Yelisey Bohuslavskiy: Yes.
Mathew Schwartz: More resilient against the kinds of takedowns they've seen previously. What happens next, I guess, is maybe a bit of an open question?
Yelisey Bohuslavskiy: Well, we will see more diversification of tools as well, because if you have many small teams working autonomously, you would expect them also to be experimenting with new tools. A good example of that would be all the alternatives to Cobalt Strike. I actually saw, that was at the very end of 2022, there was an Excel list disseminated within one of the post-Conti groups that listed, "What are the alternatives to Cobalt Strike?" And now some groups are doing that directly.
There have been a lot of experiments with Brute Ratel, there has been a lot of experiments with Sliver, and … there have been a lot of experiments, actually, with delivering attacks without Cobalt Strike or [using] similar tools at all.
So there is definitely this: the organizational diversity leads to operational diversity. And the second thing, of course, would be the integration of social engineering or business email compromise. It sounds like something obvious, and you know we would expect that this would be something, business email compromise, phishing, things like that that has been used in cybercrime for, like, decades, so this would be something that would be a part of ransomware, but … operationally it really hasn't until this point.

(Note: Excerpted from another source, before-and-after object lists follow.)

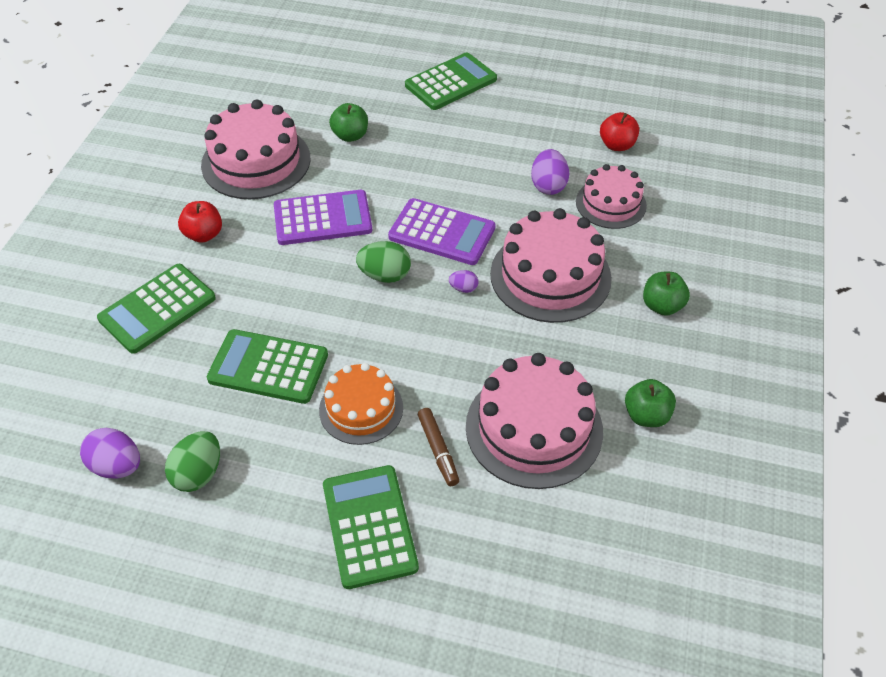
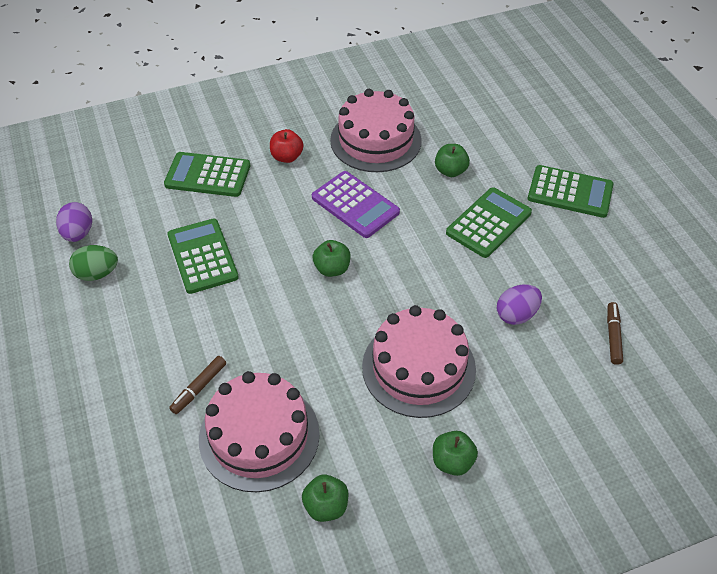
camera: 55 degrees right, 0 degrees up
(361, 408) = (204, 324): orange cake -> none
(369, 526) = (112, 384): green calculator -> green calculator (489, 223)
(385, 275) = (332, 269): green egg -> green apple
(442, 233) = (402, 277): purple calculator -> none
(463, 288) = (358, 320): purple egg -> none
(611, 203) = (537, 367): pink cake -> none
(617, 145) = (613, 336): red apple -> brown marker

I was recently presenting at NetDiligence, a big cyber insurance conference, and typically at NetDiligence they start with a review of cyber claims. And year after year, you could see that cyber claims go into two large tabs: one is ransomware, the one is business email compromise. From what I'm seeing through 2022 and definitely right now, from what I am seeing, probably in a year, when we go to NetDiligence, or Advisen, or any other cyber claims conference, we won't even be able to distinguish between those tabs, because they're merging so hard.
With shrinking attack surfaces, with not being able to break things easily, with the need for innovation, the groups are definitely applying to the human factor, to social engineering. It's a very well-known thing within cybersecurity: the human factor is your best way to get somewhere, and we are seeing this social development here. The experiments with the BazarCall, call-back phishing, where we have those sophisticated techniques of spamming and phishing, the utilization of call centers. It didn't work, but the fact that they tried it, is actually revealing very well-developed teams that they call intelligence teams that are specializing on looking at the data inside networks for past breaches, and then they utilize the - typically it's the .PST files - they would utilize the email correspondence to mimic the emails from the previous victim to the next victim, [using a] very well-designed website for luring them to the websites. We have seen utilization of ChatGPT, which is something that helps them to just breach this language barrier, but also to create a more authentic, holistic framework.
Those tools, all together, they actually work as a force multiplier to one another. For instance, if you have the correspondence that you want to infiltrate by impersonating someone and you have the previous emails, you feed those previous emails to ChatGPT, and you get an authentic email because that AI tool is just so efficient, especially when you feed it some information. So the possibilities here are endless and this would be a very important segment of cybercrime, in particular ransomware, this year and next year: utilization of all the BEC and social engineering techniques.
Mathew Schwartz: So everyone following ransomware, brace for this fusion with the business email compromise attack strategies.
Yelisey Bohuslavskiy: Yes.
Mathew Schwartz: Well Yelisey, thank you so much for your time and insights today. It's always fascinating to get to talk to you about where ransomware has come from, where it's at and where it's probably going to be going. So thank you.
Yelisey Bohuslavskiy: Thank you.
Mathew Schwartz: I've been speaking with Yelisey Bohuslavskiy, the chief research officer at Redsense. I'm Mathew Schwartz with ISMG. Thank you for joining us.